**Assignment**
List each line in the listing below that contains the string "груза". Case counts.

**Data to use**

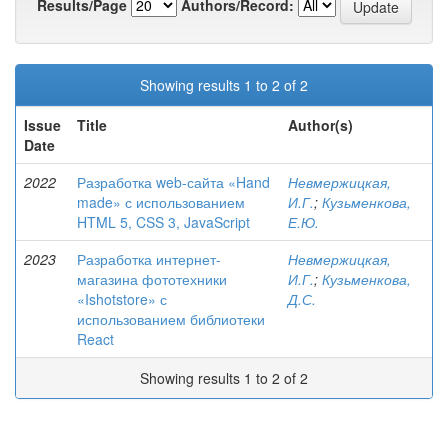
Results/Page
Authors/Record:
Showing results 1 to 2 of 2
Issue
Title
Author(s)
Date
2022
Разработка web-сайта «Hand
Невмержицкая,
made» с использованием
И.Г.
;
Кузьменкова,
HTML 5, CSS 3, JavaScript
Е.Ю.
2023
Разработка интернет-
Невмержицкая,
магазина фототехники
И.Г.
;
Кузьменкова,
«Ishotstore» с
Д.С.
использованием библиотеки
React
Showing results 1 to 2 of 2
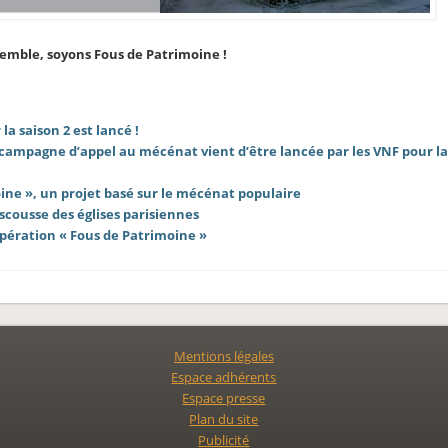
emble, soyons Fous de Patrimoine !
la saison 2 est lancé !
une campagne d’appel au mécénat vient d’être lancée par les VNF pour la
ine », un projet basé sur le mécénat populaire
scousse des églises parisiennes
opération « Fous de Patrimoine »
Mentions légales
Espace adhérents
Espace presse
Plan du site
Publicité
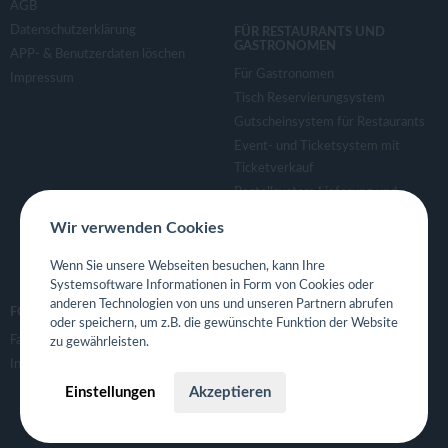
AGB
Datenschutzerklärung
FÜR RESTAURANTS UND
GASTRONOMEN
APP- & Benutzerdaten löschen
Für Gastronomen
Impressum
Tisch Reservierungsystem
Gutscheinsystem für Restaurants
Event- und Ticketsystem mit
Ticketverkauf
Bestellsystem Lieferung und
TakeAway
Wir verwenden Cookies
Webseiten für Restaurant
Eigene App für Restaurant
Wenn Sie unsere Webseiten besuchen, kann Ihre
Systemsoftware Informationen in Form von Cookies oder
anderen Technologien von uns und unseren Partnern abrufen
FOLGE UNS
oder speichern, um z.B. die gewünschte Funktion der Website
Facebook
zu gewährleisten.
Instagram
Einstellungen
Akzeptieren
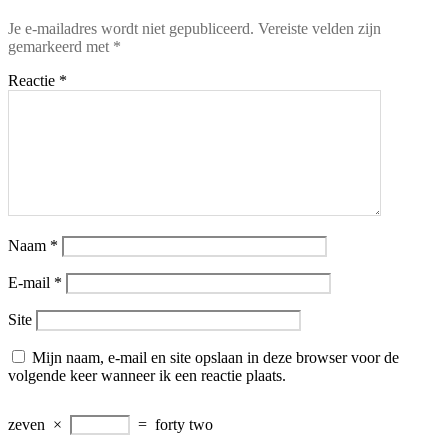
Je e-mailadres wordt niet gepubliceerd.
Vereiste velden zijn
gemarkeerd met
*
Reactie
*
Naam
*
E-mail
*
Site
Mijn naam, e-mail en site opslaan in deze browser voor de
volgende keer wanneer ik een reactie plaats.
zeven
×
=
forty two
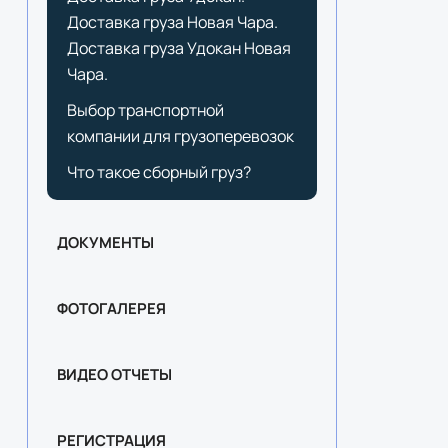
Доставка груза Новая Чара.
Доставка груза Удокан Новая
Чара.
Выбор транспортной
компании для грузоперевозок
Что такое сборный груз?
ДОКУМЕНТЫ
ФОТОГАЛЕРЕЯ
ВИДЕО ОТЧЕТЫ
РЕГИСТРАЦИЯ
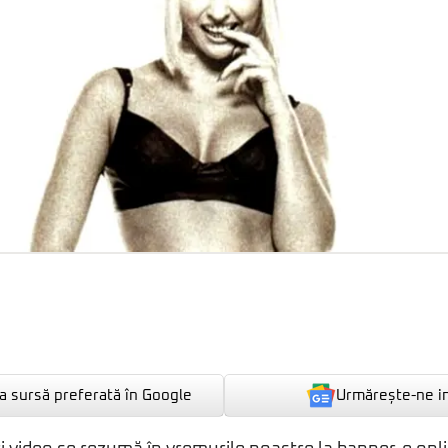
Urmărește-ne i
 sursă preferată în Google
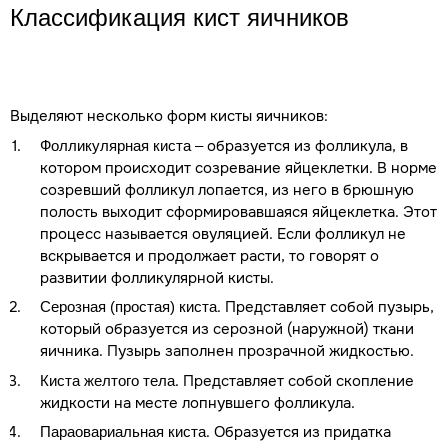
Классификация кист яичников
Выделяют несколько форм кисты яичников:
– образуется из фолликула, в
Фолликулярная киста
котором происходит созревание яйцеклетки. В норме
созревший фолликул лопается, из него в брюшную
полость выходит сформировавшаяся яйцеклетка. Этот
процесс называется овуляцией. Если фолликул не
вскрывается и продолжает расти, то говорят о
развитии фолликулярной кисты.
. Представляет собой пузырь,
Серозная (простая) киста
который образуется из серозной (наружной) ткани
яичника. Пузырь заполнен прозрачной жидкостью.
. Представляет собой скопление
Киста желтого тела
жидкости на месте лопнувшего фолликула.
. Образуется из придатка
Параовариальная киста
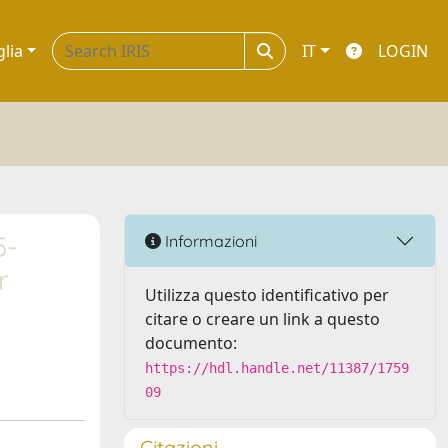
glia
IT
LOGIN
5-
Informazioni
r
Utilizza questo identificativo per
citare o creare un link a questo
documento:
https://hdl.handle.net/11387/1759
09
Citazioni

**The answer**
Доставка груза Новая Чара.
Доставка груза Удокан Новая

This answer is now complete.